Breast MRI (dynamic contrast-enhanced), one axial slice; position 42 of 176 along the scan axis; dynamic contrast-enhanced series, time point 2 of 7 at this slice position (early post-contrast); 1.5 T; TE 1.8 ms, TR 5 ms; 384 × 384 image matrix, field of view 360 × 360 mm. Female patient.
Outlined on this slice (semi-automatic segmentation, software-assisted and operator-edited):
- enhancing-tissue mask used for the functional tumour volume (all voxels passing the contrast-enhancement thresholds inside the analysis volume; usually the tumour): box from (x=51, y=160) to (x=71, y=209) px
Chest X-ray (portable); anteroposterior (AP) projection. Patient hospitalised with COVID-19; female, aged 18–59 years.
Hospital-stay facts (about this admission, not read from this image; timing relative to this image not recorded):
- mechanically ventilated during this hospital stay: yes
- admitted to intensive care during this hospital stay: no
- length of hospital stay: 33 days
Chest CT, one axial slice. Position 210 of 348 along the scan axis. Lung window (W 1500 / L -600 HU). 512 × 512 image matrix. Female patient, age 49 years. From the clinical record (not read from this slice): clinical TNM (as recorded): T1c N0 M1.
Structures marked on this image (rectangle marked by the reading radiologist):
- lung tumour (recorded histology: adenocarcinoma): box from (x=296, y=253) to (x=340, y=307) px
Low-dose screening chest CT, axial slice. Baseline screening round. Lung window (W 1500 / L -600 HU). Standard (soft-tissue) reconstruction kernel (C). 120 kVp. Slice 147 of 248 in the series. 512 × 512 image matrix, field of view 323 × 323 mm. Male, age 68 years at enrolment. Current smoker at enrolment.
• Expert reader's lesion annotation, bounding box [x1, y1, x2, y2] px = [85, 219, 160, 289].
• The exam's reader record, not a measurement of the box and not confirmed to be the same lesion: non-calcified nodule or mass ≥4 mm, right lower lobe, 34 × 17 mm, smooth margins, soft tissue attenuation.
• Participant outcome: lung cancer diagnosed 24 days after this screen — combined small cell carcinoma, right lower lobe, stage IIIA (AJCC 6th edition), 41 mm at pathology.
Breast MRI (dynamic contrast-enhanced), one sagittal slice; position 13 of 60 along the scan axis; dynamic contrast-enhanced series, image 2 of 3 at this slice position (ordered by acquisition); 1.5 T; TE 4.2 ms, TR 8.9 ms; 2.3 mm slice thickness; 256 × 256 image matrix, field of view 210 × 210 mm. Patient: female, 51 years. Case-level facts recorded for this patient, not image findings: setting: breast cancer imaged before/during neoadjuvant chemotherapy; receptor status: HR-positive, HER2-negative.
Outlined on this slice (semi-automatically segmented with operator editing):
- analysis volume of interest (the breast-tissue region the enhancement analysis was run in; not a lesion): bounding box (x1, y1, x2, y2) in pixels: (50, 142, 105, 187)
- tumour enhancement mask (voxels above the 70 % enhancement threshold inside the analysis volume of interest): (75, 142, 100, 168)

::::::::

### TASK BRIEF
Write the material out once more, exactly as it reads.

### THE ANSWER
Breast MRI (dynamic contrast-enhanced), one axial slice; position 42 of 176 along the scan axis; dynamic contrast-enhanced series, time point 2 of 7 at this slice position (early post-contrast); 1.5 T; TE 1.8 ms, TR 5 ms; 384 × 384 image matrix, field of view 360 × 360 mm. Female patient.
Outlined on this slice (semi-automatic segmentation, software-assisted and operator-edited):
- enhancing-tissue mask used for the functional tumour volume (all voxels passing the contrast-enhancement thresholds inside the analysis volume; usually the tumour): box from (x=51, y=160) to (x=71, y=209) px
Chest X-ray (portable); anteroposterior (AP) projection. Patient hospitalised with COVID-19; female, aged 18–59 years.
Hospital-stay facts (about this admission, not read from this image; timing relative to this image not recorded):
- mechanically ventilated during this hospital stay: yes
- admitted to intensive care during this hospital stay: no
- length of hospital stay: 33 days
Chest CT, one axial slice. Position 210 of 348 along the scan axis. Lung window (W 1500 / L -600 HU). 512 × 512 image matrix. Female patient, age 49 years. From the clinical record (not read from this slice): clinical TNM (as recorded): T1c N0 M1.
Structures marked on this image (rectangle marked by the reading radiologist):
- lung tumour (recorded histology: adenocarcinoma): box from (x=296, y=253) to (x=340, y=307) px
Low-dose screening chest CT, axial slice. Baseline screening round. Lung window (W 1500 / L -600 HU). Standard (soft-tissue) reconstruction kernel (C). 120 kVp. Slice 147 of 248 in the series. 512 × 512 image matrix, field of view 323 × 323 mm. Male, age 68 years at enrolment. Current smoker at enrolment.
• Expert reader's lesion annotation, bounding box [x1, y1, x2, y2] px = [85, 219, 160, 289].
• The exam's reader record, not a measurement of the box and not confirmed to be the same lesion: non-calcified nodule or mass ≥4 mm, right lower lobe, 34 × 17 mm, smooth margins, soft tissue attenuation.
• Participant outcome: lung cancer diagnosed 24 days after this screen — combined small cell carcinoma, right lower lobe, stage IIIA (AJCC 6th edition), 41 mm at pathology.
Breast MRI (dynamic contrast-enhanced), one sagittal slice; position 13 of 60 along the scan axis; dynamic contrast-enhanced series, image 2 of 3 at this slice position (ordered by acquisition); 1.5 T; TE 4.2 ms, TR 8.9 ms; 2.3 mm slice thickness; 256 × 256 image matrix, field of view 210 × 210 mm. Patient: female, 51 years. Case-level facts recorded for this patient, not image findings: setting: breast cancer imaged before/during neoadjuvant chemotherapy; receptor status: HR-positive, HER2-negative.
Outlined on this slice (semi-automatically segmented with operator editing):
- analysis volume of interest (the breast-tissue region the enhancement analysis was run in; not a lesion): bounding box (x1, y1, x2, y2) in pixels: (50, 142, 105, 187)
- tumour enhancement mask (voxels above the 70 % enhancement threshold inside the analysis volume of interest): (75, 142, 100, 168)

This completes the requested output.